Re: Adaptationism again
13 Sep 1996 09:55:12 -0600
In article <firstname.lastname@example.org>, Paul Gallagher <email@example.com> wrote:
>The burden of proof is on the sociobiologist to prove that jealousy, or any
>aspect of human behavior or culture, can be usefully or meaningfully considered
>to be a genetic trait. Once you have done that, we can talk about the role of
>selection in forming the trait.
I asked that you present a single reference that supports Gould's (and
your) straw-man characterization of sociobiologists. Let's get through
that issue, first, and then I'll be happy to post references by Daly &
Wilson and others that address jealousy specifically.
In the mean while, please present even one ultimate (evolutionary)
hypothesis for the emotions which explains how they came to be without
resorting to natural selection.
>But since you ask: Gould and Lewontin don't accuse people of thinking that
>every single trait is currently optimal.
Helena Cronin has compiled quotes of them saying just that. Her book is
_The Ant and the Peacock_, and she patiently explains how the
adaptationist assumption that only natural selection creates
sophisticated traits (adaptations) is misunderstood by Gould et al. as
evidence that adaptationists generally see every single trait as not only
adaptive, but currently so, and optimally so.
>In the field of sociobiology, E.O. Wilson writes on page 22 of "Sociobiology"
It's natural that those ignorant of the field would think Ed Wilson is
the be-all, end-all of sociobiology (he wrote a book with that title,
after all). But he really isn't spokesman for the effort. Quote
Hamilton and Williams and Trivers, if you want to address the issues
close to sociobiologists' hearts.
Wilson may well, by the way, be guilty of pan-optimality thinking. He's
mistaken. On the other hand, is he *more* mistaken than those who see
>I'd assume that the human mind, if it is to be considered a genetic trait,
>is the product of many genes that interact in many complicated ways with
>each other and with the environment during its development. If
>this is the case, then there is no reason to assume that any aspect of human
>culture can be mapped backwards onto any unit of selection.
Neurobiological studies have profoundly supported adaptationist, "modular
brain" models of the mind as a collection of task-specific (cognitively
speaking) information processing organs. I highly recommend "The Adapted
Mind," a 1992 edited volume put out by Oxford Univ. Press.
>I saw the paper you recommended, "The Spaniels of St. Marx." It offered no
>arguments, just insults (and poems and songs and puns).

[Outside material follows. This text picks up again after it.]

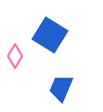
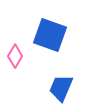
blue square: rotated 12 degrees counterclockwise
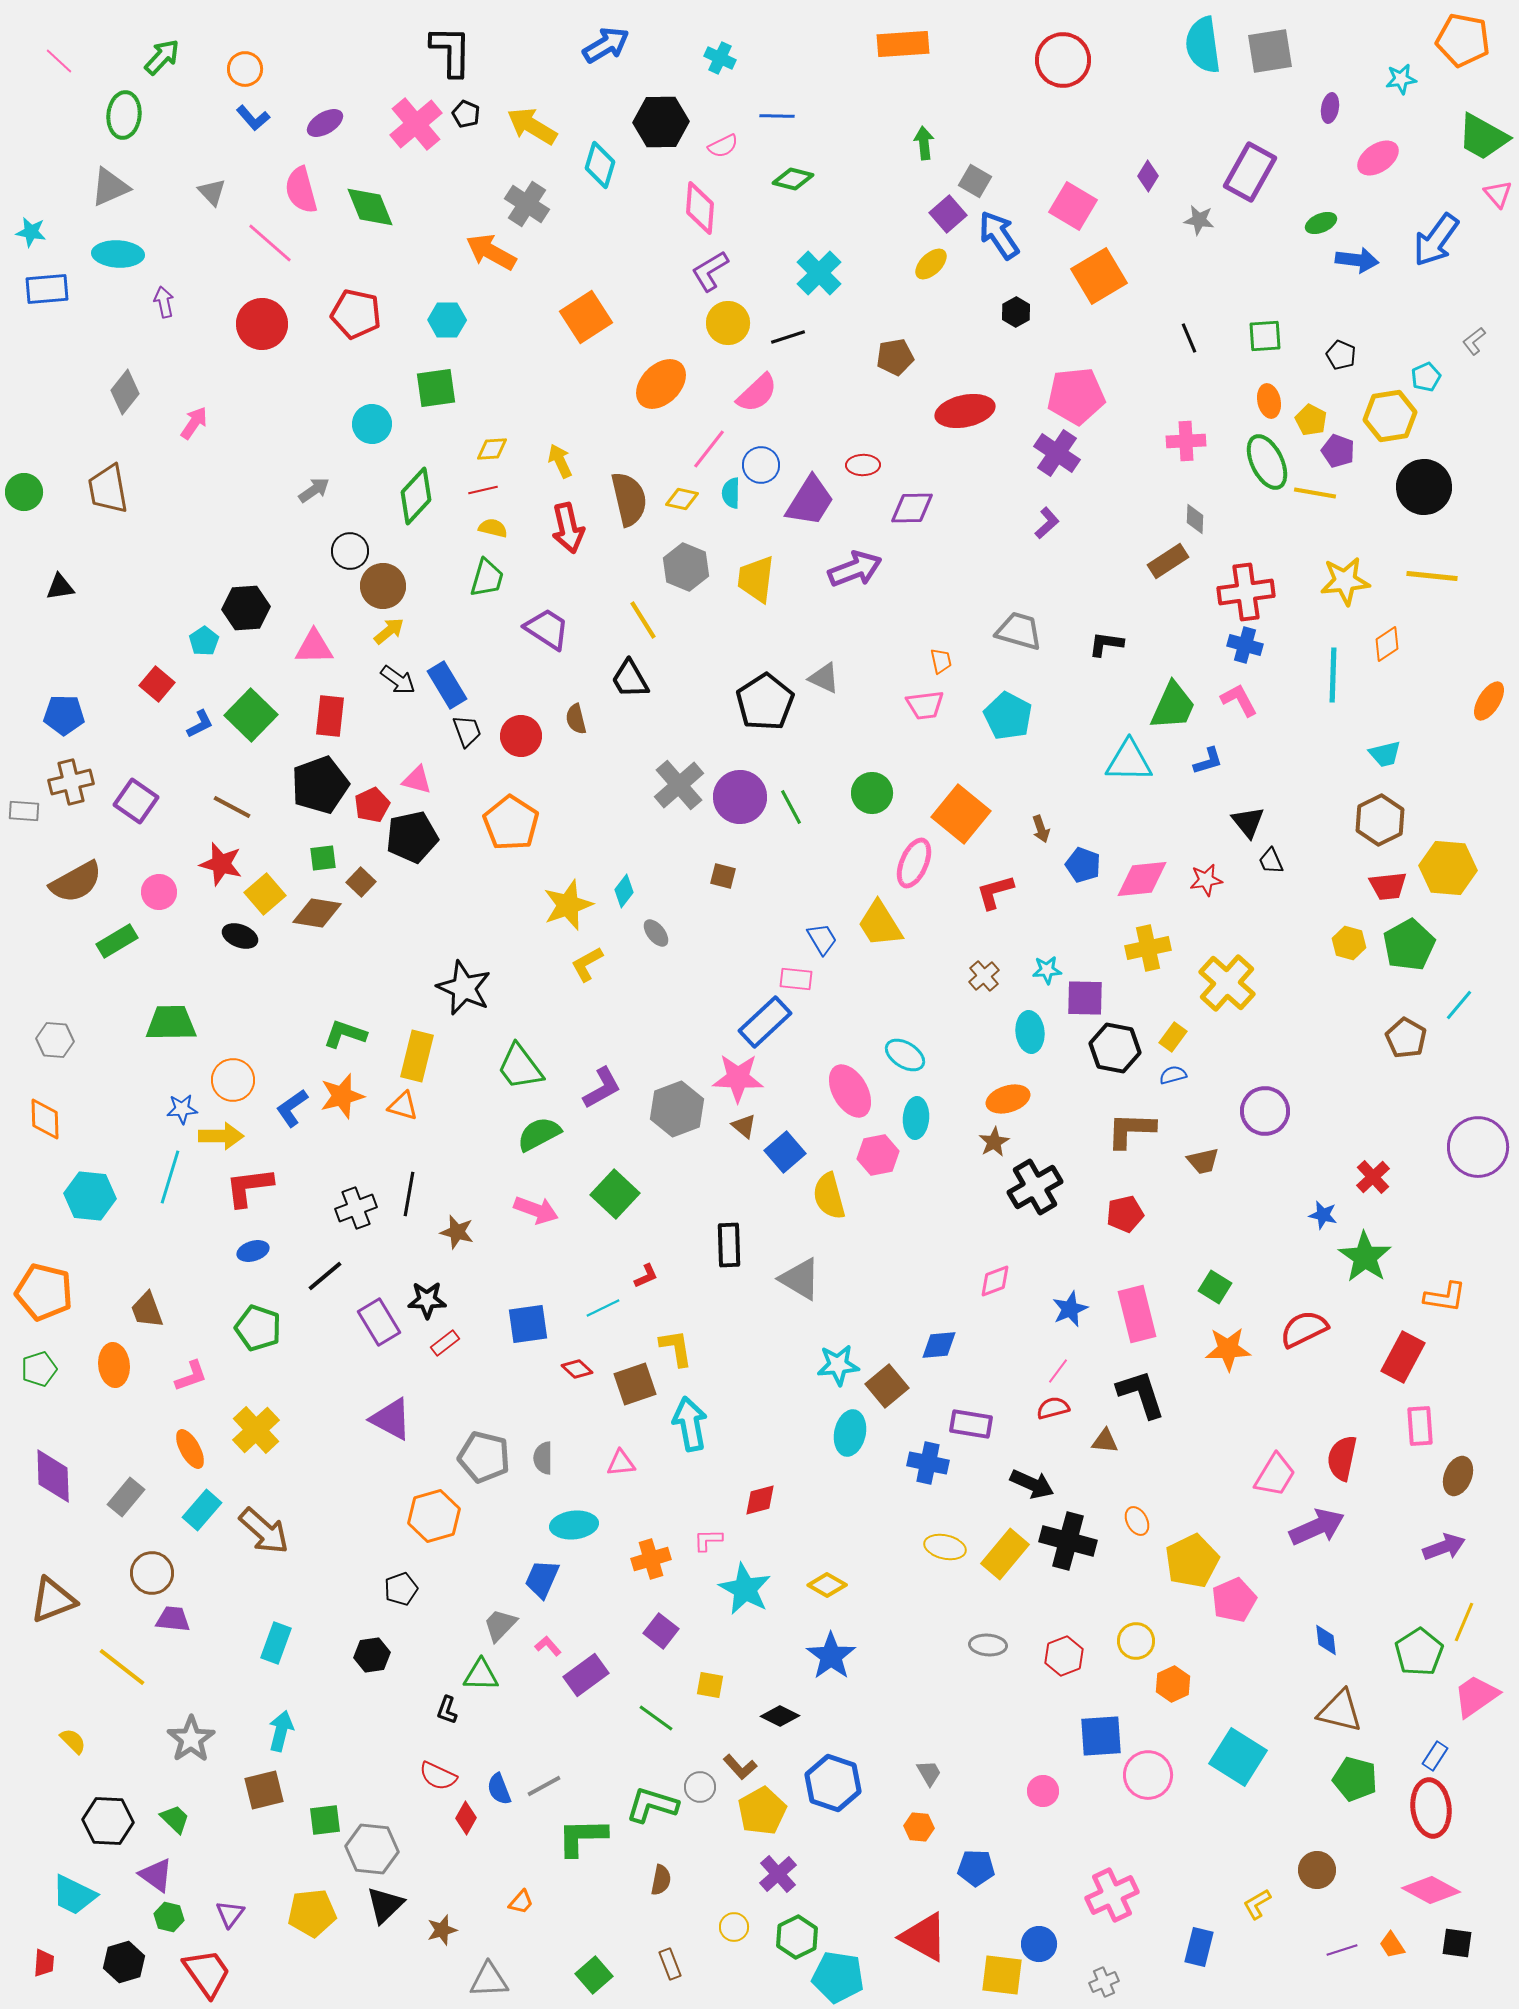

>Consider that "The Spaniels of St. Marx" is how sociobiology is argued.
That's tremendously ironic, Paul. Love it! He purposefully (and
explicitly) adopted Gould/Lewontin's style to make a point. It is *not*
typical of how adaptationists argue their ideas.
Your reaction to the other side adopting the unfair rhetorical tactics of
Gould (whose writings you've never objected to here) reveals a very deep
bias on your part against neo-Darwinism. Time to do some soul-searching,
I look forward to seeing those non-selectionist hypotheses for the
origins of emotions, Paul. Impress us.